* _To-do item 1_: In the text on early jet engines, substitute "reciprocating" for "piston" and write out the passage from "His idea revolved" to "hour or greater.".

━━━ Text excerpt ━━━

His idea revolved around…
  1. A piston engine with a supercharger blasting all it's exhaust out the back as thrust instead of spinning a propeller
  2. A required pressure ratio of 15:1 to be useful
  3. A velocity of around 5280 feet per second
… on an aircraft expected to achieve 250 miles per hour

Early gas turbines generally were…
  1. Not piston engines
  2. Self-driving turbochargers
  3. Required pressure-ratios of 4:1 to be useful
  4. Had exhaust velocity of around 1700-1800 feet per second, or 1/3 that of Buckingham's engine which is better for propulsive efficiency
… on aircraft expected to achieve 500 miles per hour or greater.

While he claimed that jets had no prospect whatsoever, they were premised on a top-speed of 250 miles per hour…
  1. By November of the same year he wrote his report (1923), that speed was exceeded
  2. By the 1930's, race planes would already exist capable of exceeding 400 mph and proposals would exist aimed at 500-550 mph
2. Why was there a continued obsession with jet-engines that more resembled the Caproni-Campini system than gas-turbines in NACA?

3. Why was there an attitude that Gas-turbines were rather heavy?
 
3. Why was there an attitude that Gas-turbines were rather heavy?

Because gas turbines had been built for industrial use, like powering air compressors for powerplant boiler rooms or mine ventilation or for supplying large quantities of air for industrial processes.
ANd all of these gas turbines had been very heavy, close to 10lbs per hp.
And sometimes had trouble keeping themselves running let alone actually perform useful work (supply the compressed air) for a fuel use that compared with conventional engines.
 
Because gas turbines had been built for industrial use, like powering air compressors for powerplant boiler rooms or mine ventilation or for supplying large quantities of air for industrial processes.
I guess they didn't consider that a version for an aircraft would be much smaller...
ANd all of these gas turbines had been very heavy, close to 10lbs per hp. . . sometimes had trouble keeping themselves running let alone actually perform useful work (supply the compressed air) for a fuel use that compared with conventional engines.
Did Alan Griffith's work make it over the Atlantic? From what I remember the problem was that the blades were running stalled...
 
Lets not forget the use of steam turbines. The concept of the gas turbine engine for aircraft relied on the ability to produce turbine, and in some cases, compressor blade, materials, that could withstand high temperatures, along with circumferential and axial loads, while remaining lightweight enough. The processes of metallurgy to meet these demands had not yet been developed, mainly because the need hadn't arisen. Then there's the issue of control mechanisms. Internal combustion engines used rudimentarily simple fuel-air mixing principles. Gas turbine engines require a fine tuned ability to automatically adjust to variations in air temperature, density, and speed, throughout the continuous intake, compression, ignition, and exhaust sequence. At the time, the ability to test theories didn't exist, so engineers and scientists had to rely on what they currently knew, or technology currently available. Like the incredible rise in aircraft design and construction abilities experienced during WWI, WWII similarly drove the need.
 
Why was there an attitude that Gas-turbines were rather heavy?

━━━

* _To-do item 2_: Tally the rows in the two blocks below that contain the string "Investment", where case counts. Give only the number.

━━━ Records provided ━━━

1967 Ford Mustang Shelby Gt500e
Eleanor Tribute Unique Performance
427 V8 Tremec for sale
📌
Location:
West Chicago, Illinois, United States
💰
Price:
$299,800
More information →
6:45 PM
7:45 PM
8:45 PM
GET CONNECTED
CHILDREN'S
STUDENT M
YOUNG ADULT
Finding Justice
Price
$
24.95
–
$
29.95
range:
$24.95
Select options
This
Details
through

━━━
━━━ Records provided ━━━

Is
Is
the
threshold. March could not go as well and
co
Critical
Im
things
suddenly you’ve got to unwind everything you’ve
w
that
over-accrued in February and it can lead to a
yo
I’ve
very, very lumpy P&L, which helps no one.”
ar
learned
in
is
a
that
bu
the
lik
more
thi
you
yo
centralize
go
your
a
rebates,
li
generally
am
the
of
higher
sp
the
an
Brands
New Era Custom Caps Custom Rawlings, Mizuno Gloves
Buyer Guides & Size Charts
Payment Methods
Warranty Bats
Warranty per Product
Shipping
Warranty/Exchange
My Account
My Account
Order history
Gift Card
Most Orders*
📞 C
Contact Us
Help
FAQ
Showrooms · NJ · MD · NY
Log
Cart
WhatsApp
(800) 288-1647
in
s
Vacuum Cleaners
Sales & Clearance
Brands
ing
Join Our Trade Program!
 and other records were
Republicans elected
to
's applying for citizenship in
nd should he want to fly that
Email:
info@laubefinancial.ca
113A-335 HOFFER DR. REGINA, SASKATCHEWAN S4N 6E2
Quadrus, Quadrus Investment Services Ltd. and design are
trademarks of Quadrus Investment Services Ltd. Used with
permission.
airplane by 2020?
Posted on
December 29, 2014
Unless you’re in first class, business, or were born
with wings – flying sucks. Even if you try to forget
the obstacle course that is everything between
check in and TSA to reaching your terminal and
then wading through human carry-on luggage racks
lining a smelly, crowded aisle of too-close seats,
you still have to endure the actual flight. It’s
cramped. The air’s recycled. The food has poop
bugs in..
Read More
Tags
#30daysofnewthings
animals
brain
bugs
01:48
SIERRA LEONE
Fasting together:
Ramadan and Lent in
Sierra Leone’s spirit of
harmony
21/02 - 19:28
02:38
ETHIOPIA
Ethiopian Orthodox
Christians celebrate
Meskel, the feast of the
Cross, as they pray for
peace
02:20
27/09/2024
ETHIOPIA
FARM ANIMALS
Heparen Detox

━━━

* _Task result 1_:
His idea revolved around…
  1. A reciprocating engine with a supercharger blasting all it's exhaust out the back as thrust instead of spinning a propeller
  2. A required pressure ratio of 15:1 to be useful
  3. A velocity of around 5280 feet per second
… on an aircraft expected to achieve 250 miles per hour

Early gas turbines generally were…
  1. Not reciprocating engines
  2. Self-driving turbochargers
  3. Required pressure-ratios of 4:1 to be useful
  4. Had exhaust velocity of around 1700-1800 feet per second, or 1/3 that of Buckingham's engine which is better for propulsive efficiency
… on aircraft expected to achieve 500 miles per hour or greater.

* _Task result 2_: 2